- Born: 15 September 1884 England
- Died: c. 1 July 1963
- Occupations: Actor, theatre producer and director
- Known for: co-Founder of Melbourne Little Theatre with Hal Percy

= Brett Randall =

British-Australian theatre director (1884 – 1963)

Brett Randall Snr (15 September 1884 – c. 1 July 1963) was a British-born Australian actor and theatre director. He was the co-founder of the Melbourne Little Theatre, which became St Martins Youth Arts Centre.

==Biography==
Randall was born in England, the only son of Henrietta Randall (c. 1870 – 26 April 1939) who, as stage name "Henrietta Cavendish", played in the Leon Gordon Company and Herbert Randall (c. 1858 – 1 February 1942), at one time manager of Daly's Theatre, London and an old Savoyard who, using stage name "Herbert Ralland", appeared in the first production of Utopia, Limited and in several other Gilbert and Sullivan operettas.
Randall helped his father manage a pantomime company and in 1907 became manager of the Holloway Empire Theatre. (Note: The Empire Theatre on the corner of Holloway Road and Manor Gardens, London, was designed by W. G. R. Sprague and built in for Oswald Stoll before becoming part of the Moss chain of theatres. Later renamed Empire Theatre of Varieties, it closed in 198 and was demolished in 1953.)

He was one of the cast members who came to Melbourne from London to appear in Ian Hay's comedy The Sport of Kings at the Athenaeum Theatre in 1926, opened at the Palace Theatre, Sydney, in August 1926, followed at the "Palace" by Eleanor Robson's In the Next Room in December 1929, Channing Pollock's The Enemy in January 1930 and Australian dramatist Isabel Handley's (Note: Isabel Handley, or I. J. Handley (born c. 1890) was a Melbourne actress and playwright. Her other plays include A Clue There Was and The Mandarin Coat. Several of her plays were performed by the London Play Society. Later plays included House to Let, The Garden Party, Wedding Belles and The Six Miss Seymours. Her Pretty Sister and The Mystery of Manfred Moon, which won Lyceum Club prizes. The only references to her between 1930 and 1938 have been as an A-list audience member.) Handcuffs for One at the Savoy Theatre in March 1930. It was around this time he first noticed deterioration of his eyesight, which worsened with advancing years.

By this time, the Great Depression was squeezing family incomes, and the "talkies" provided a cheaper form of amusement than live theatre, so many professional actors were forced to supplement their reduced incomes by other forms of employment, but kept their names before the public in repertory theatre. In 1931 Randall and Hal Percy, both "between engagements", founded a "little theatre" to present quality drama to the theatre-loving public at moderate prices. Their first venue was a kiosk at Fawkner Park, South Yarra, and slowly attracted a dedicated audience.
After a few years they lost their lease and Percy left to pursue a career in radio. Led by Randall, they changed their name to the Melbourne Little Theatre Company, and took a lease on St Chad's, a small disused church in the same district, and set about converting it to a theatre for an audience of around a hundred.
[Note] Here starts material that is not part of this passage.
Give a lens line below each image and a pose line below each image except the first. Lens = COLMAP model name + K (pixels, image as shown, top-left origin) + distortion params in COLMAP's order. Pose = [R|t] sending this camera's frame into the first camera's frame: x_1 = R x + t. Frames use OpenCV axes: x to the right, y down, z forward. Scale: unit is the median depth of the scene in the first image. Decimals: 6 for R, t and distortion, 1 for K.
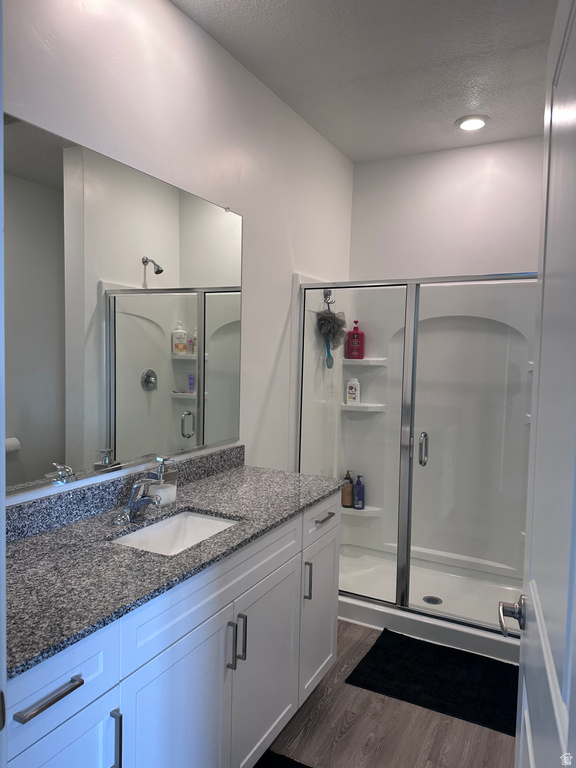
lens RADIAL K [[538.7, 0, 287.8], [0, 538.7, 384.1], [0, 0, 1]] dist [0.054039, -0.055963]
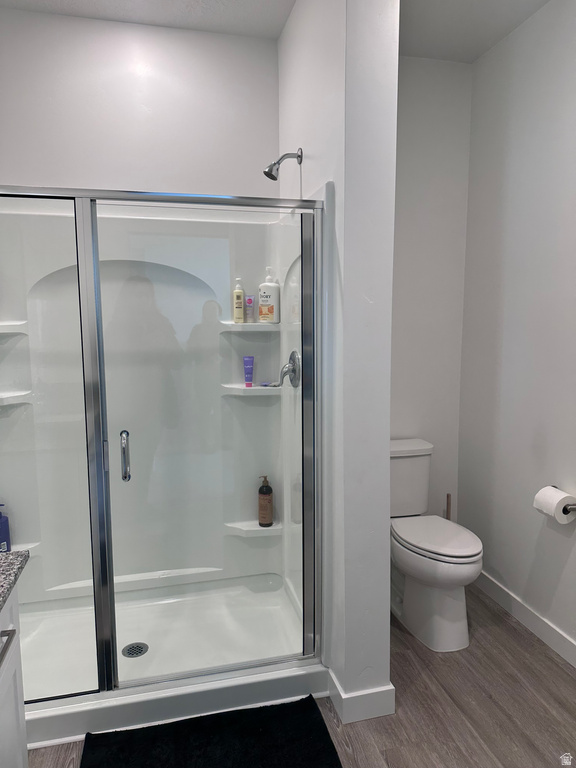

It was not ideal: the stage was too small (4.5 by 3.5 metres), and there was no backstage or fly area, but the talented and hard-working company prospered and for twenty years produced each year eight 3-week seasons of high-class dramatic productions.
A notable new member in 1934 was Irene Mitchell, whose talent and enthusiasm were noted by Randall, who acted as a kind of mentor, encouraging her to take on increasingly responsible roles, until by 1950 she was producing most of the company's more challenging productions.

In 1948 Randall and the (Victorian) Council of Adult Education (CAE) founded "Everyman Theatres", a touring company managed by Max Bruch, which took plays to country centres.

==Personal==
Randall was described as tall, usually wearing a beret, and possessing a gruff voice.
His portrait, by L. Scott Pendlebury, was a finalist for the 1956 Archibald Prize.

Randall had two sisters, Lady Cecil Rodwell of Holbrook, Suffolk, and Betty, Mrs Ian Wilson-Johnstone. Neither is known to have visited Australia. Their parents spent their last years in Melbourne.

His son Peter Randall was associated with St Martin's Theatre, a later incarnation of St Chad's.

He is not to be confused with Brett Randall Jr, Brett Randall Snr grandson who manager of Jigsaw Theatre in the 1980s and the CEO of the Victorian Arts CentreState Theatre, Melbourne, from 1994-1996.